DIRECTIONS FOR THIS TASK: Look for "used" in the material below and show each line that contains it.

SOURCE MATERIAL:
[Start of Attachment]
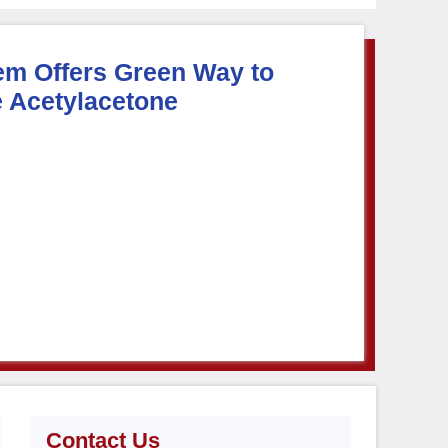
em Offers Green Way to
 Acetylacetone
Contact Us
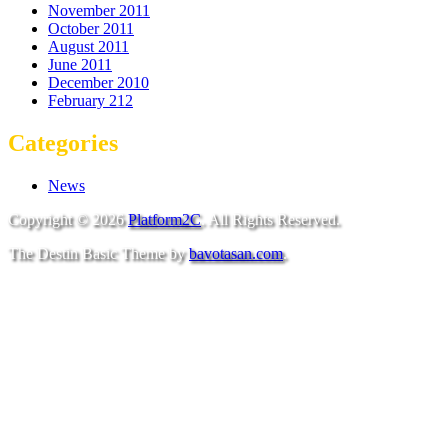
November 2011
October 2011
August 2011
June 2011
December 2010
February 212
Categories
News
Copyright © 2026
Platform2C
. All Rights Reserved.
The Destin Basic Theme by
bavotasan.com
.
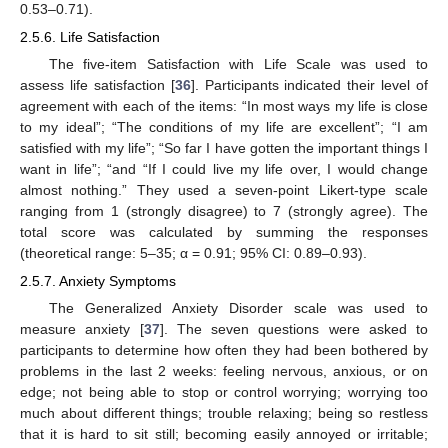
0.53–0.71).
2.5.6. Life Satisfaction
The five-item Satisfaction with Life Scale was used to
assess life satisfaction [
36
]. Participants indicated their level of
agreement with each of the items: “In most ways my life is close
to my ideal”; “The conditions of my life are excellent”; “I am
satisfied with my life”; “So far I have gotten the important things I
want in life”; “and “If I could live my life over, I would change
almost nothing.” They used a seven-point Likert-type scale
ranging from 1 (strongly disagree) to 7 (strongly agree). The
total score was calculated by summing the responses
(theoretical range: 5–35; α = 0.91; 95% CI: 0.89–0.93).
2.5.7. Anxiety Symptoms
The Generalized Anxiety Disorder scale was used to
measure anxiety [
37
]. The seven questions were asked to
participants to determine how often they had been bothered by
problems in the last 2 weeks: feeling nervous, anxious, or on
edge; not being able to stop or control worrying; worrying too
much about different things; trouble relaxing; being so restless
that it is hard to sit still; becoming easily annoyed or irritable;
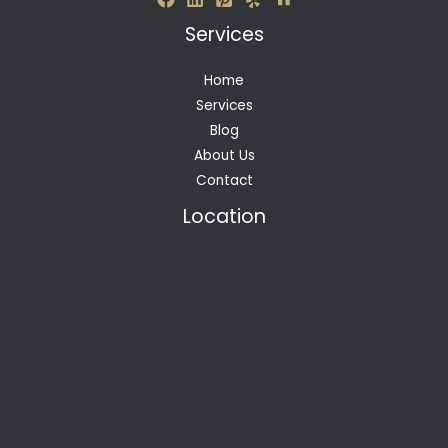
Services
Home
Services
Blog
About Us
Contact
Location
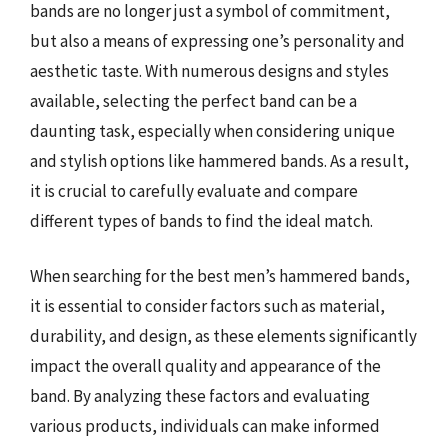
bands are no longer just a symbol of commitment,
but also a means of expressing one’s personality and
aesthetic taste. With numerous designs and styles
available, selecting the perfect band can be a
daunting task, especially when considering unique
and stylish options like hammered bands. As a result,
it is crucial to carefully evaluate and compare
different types of bands to find the ideal match.
When searching for the best men’s hammered bands,
it is essential to consider factors such as material,
durability, and design, as these elements significantly
impact the overall quality and appearance of the
band. By analyzing these factors and evaluating
various products, individuals can make informed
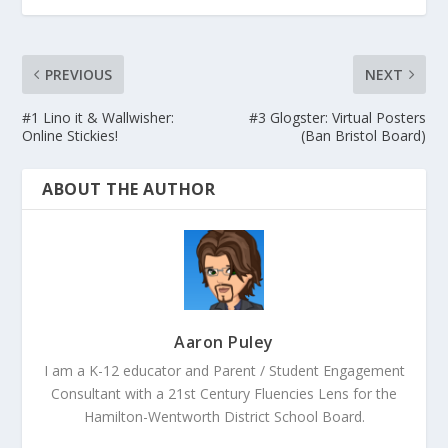
PREVIOUS
NEXT
#1 Lino it & Wallwisher:
#3 Glogster: Virtual Posters
Online Stickies!
(Ban Bristol Board)
ABOUT THE AUTHOR
Aaron Puley
I am a K-12 educator and Parent / Student Engagement
Consultant with a 21st Century Fluencies Lens for the
Hamilton-Wentworth District School Board.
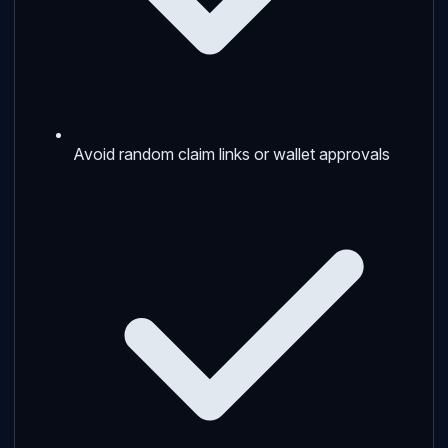
Avoid random claim links or wallet approvals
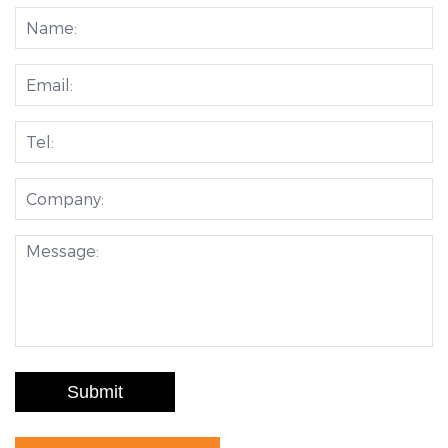
Submit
[End of Attachment]
ANSWER TO THE EXERCISE:
The five-item Satisfaction with Life Scale was used to
almost nothing.” They used a seven-point Likert-type scale
The Generalized Anxiety Disorder scale was used to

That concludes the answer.